On the Underwhelming Reality of Confirming the Obvious
[This one is a bit of a sleeper but here it is for the sake of completeness.]
The day finally came! After months of having started my official diagnosis process, many more months waiting for even the initial orientation appointment, years sorting out whether it was even worth it to pursue said diagnosis and decades of wondering what was “wrong” with me! (see my post I Did Not See this One Coming explaining the “beginning” of my journey, realizing that I might have Asperger Syndrome.) Finding and getting an appointment with can expert in adult (late) diagnoses of autism spectrum disorders was not exactly easy. The process was also complicated and lengthy. And the progress itself had been enlightening and instrumental to understanding my early childhood. (see My Brother, My Keeper describing part of the diagnostic assessment)
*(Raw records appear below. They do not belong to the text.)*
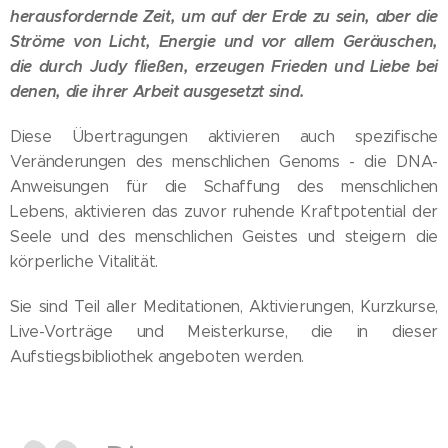
herausfordernde Zeit, um auf der Erde zu sein, aber die
Ströme von Licht, Energie und vor allem Geräuschen,
die durch Judy fließen, erzeugen Frieden und Liebe bei
denen, die ihrer Arbeit ausgesetzt sind.
Diese Übertragungen aktivieren auch spezifische
Veränderungen des menschlichen Genoms - die DNA-
Anweisungen für die Schaffung des menschlichen
Lebens, aktivieren das zuvor ruhende Kraftpotential der
Seele und des menschlichen Geistes und steigern die
körperliche Vitalität.
Sie sind Teil aller Meditationen, Aktivierungen, Kurzkurse,
Live-Vorträge und Meisterkurse, die in dieser
Aufstiegsbibliothek angeboten werden.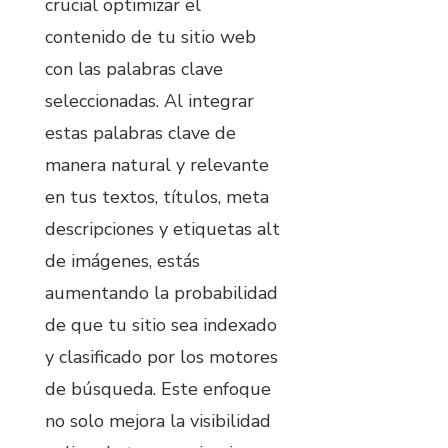
crucial optimizar el
contenido de tu sitio web
con las palabras clave
seleccionadas. Al integrar
estas palabras clave de
manera natural y relevante
en tus textos, títulos, meta
descripciones y etiquetas alt
de imágenes, estás
aumentando la probabilidad
de que tu sitio sea indexado
y clasificado por los motores
de búsqueda. Este enfoque
no solo mejora la visibilidad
At times, during the days before the actually appointment, some anxiety kicked in. I had a hard time being patient enough to wait for the confirmation of this diagnosis. As much as it made perfect sense to pursue it, and even more so, it have become even more evident how much sense it made for me and how it explained my challenges so well, it still was technically possible that I would somehow receive a result such as “does not meet the criteria for ASD!” The fact that some people had found out about it and kept asking for the “proof” didn’t help one bit. Well meaning or not, it was annoying! I wanted this thing over with!
I was finally there and I was given my diagnosis and recommendations. It was explained to me that I indeed met the criteria for Asperger Syndrome, or as per the DSM-5, of Autism Spectrum Disorder (ASD Current Level 1). This process had been intense so far, but it had taken so long, that I had made peace with this label, after facing and grieveing for all the challenges I had experienced through my life as an undiagnosed “Aspie” (see Burned Bridges, Lost Opportunities.) I had even found a supportive online community, I had already found my “neurotribe.” I received valuable feedback and recommendations for the next steps on my journey, but I also felt that I was “well on my way” at least in some areas, most of all, self acceptance of my neurodiverse self! It was clear to me that this moment was not really an end but a new beginning. In the following days and weeks I would gain even more insights thanks to having pursued an official diagnosis, but on that specific day I felt next to nothing. I could really summit it up with my answer to the psychologist after receiving the news; “I am not surprised!”